** Begin **
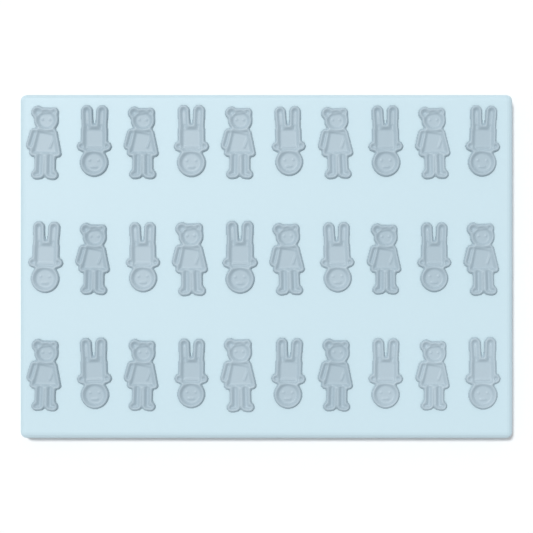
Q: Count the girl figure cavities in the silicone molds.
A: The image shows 15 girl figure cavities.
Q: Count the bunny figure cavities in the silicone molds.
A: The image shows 15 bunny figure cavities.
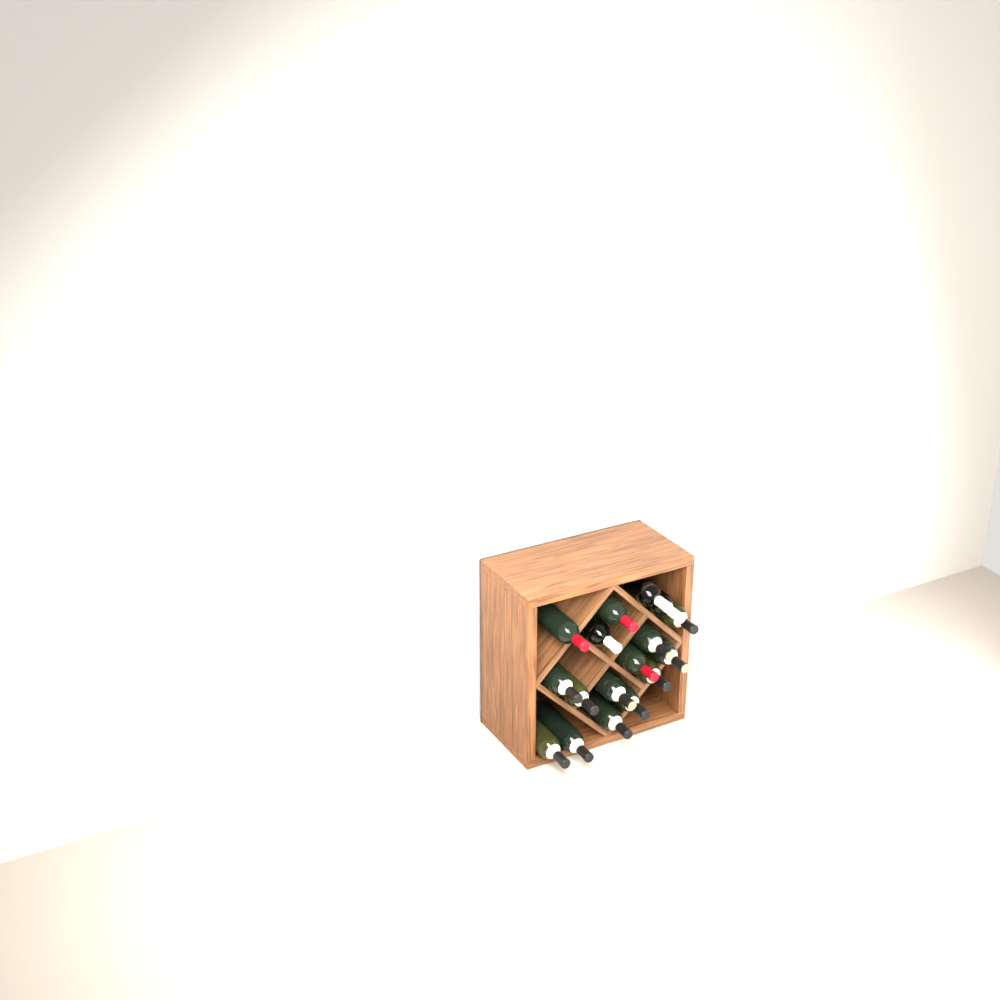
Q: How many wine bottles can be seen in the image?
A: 17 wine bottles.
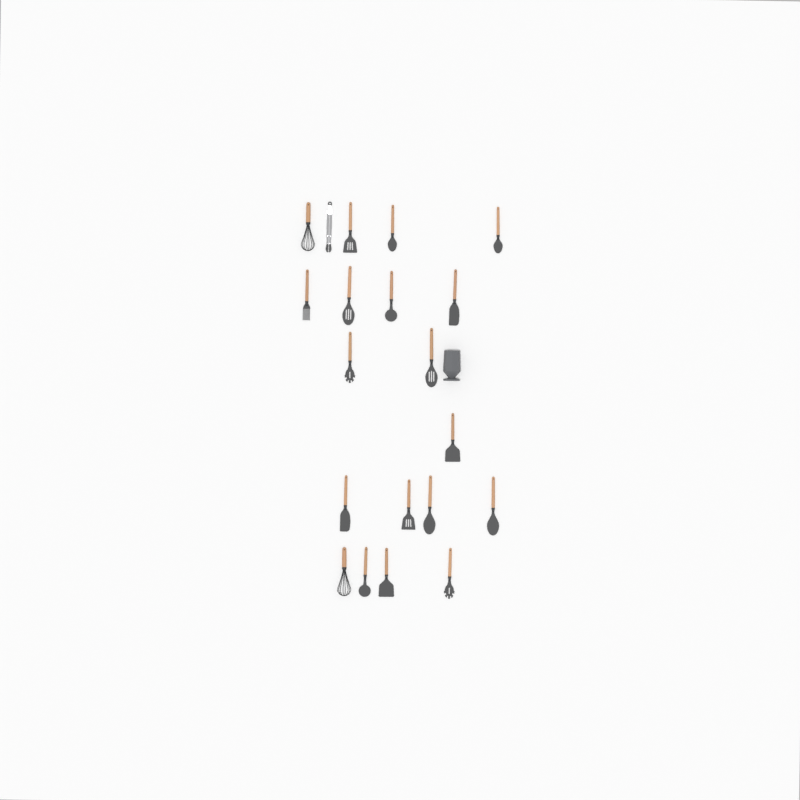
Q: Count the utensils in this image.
** End **
> Work to complete
Render the data above as a Markdown table with two columns, "Row" and "Data line," giving each line its own numbered row and omitting blank lines. Do not include the pictures in the table.

> Exercise response
| Row | Data line |
|---|---|
| 1 | Q: Count the girl figure cavities in the silicone molds. |
| 2 | A: The image shows 15 girl figure cavities. |
| 3 | Q: Count the bunny figure cavities in the silicone molds. |
| 4 | A: The image shows 15 bunny figure cavities. |
| 5 | Q: How many wine bottles can be seen in the image? |
| 6 | A: 17 wine bottles. |
| 7 | Q: Count the utensils in this image. |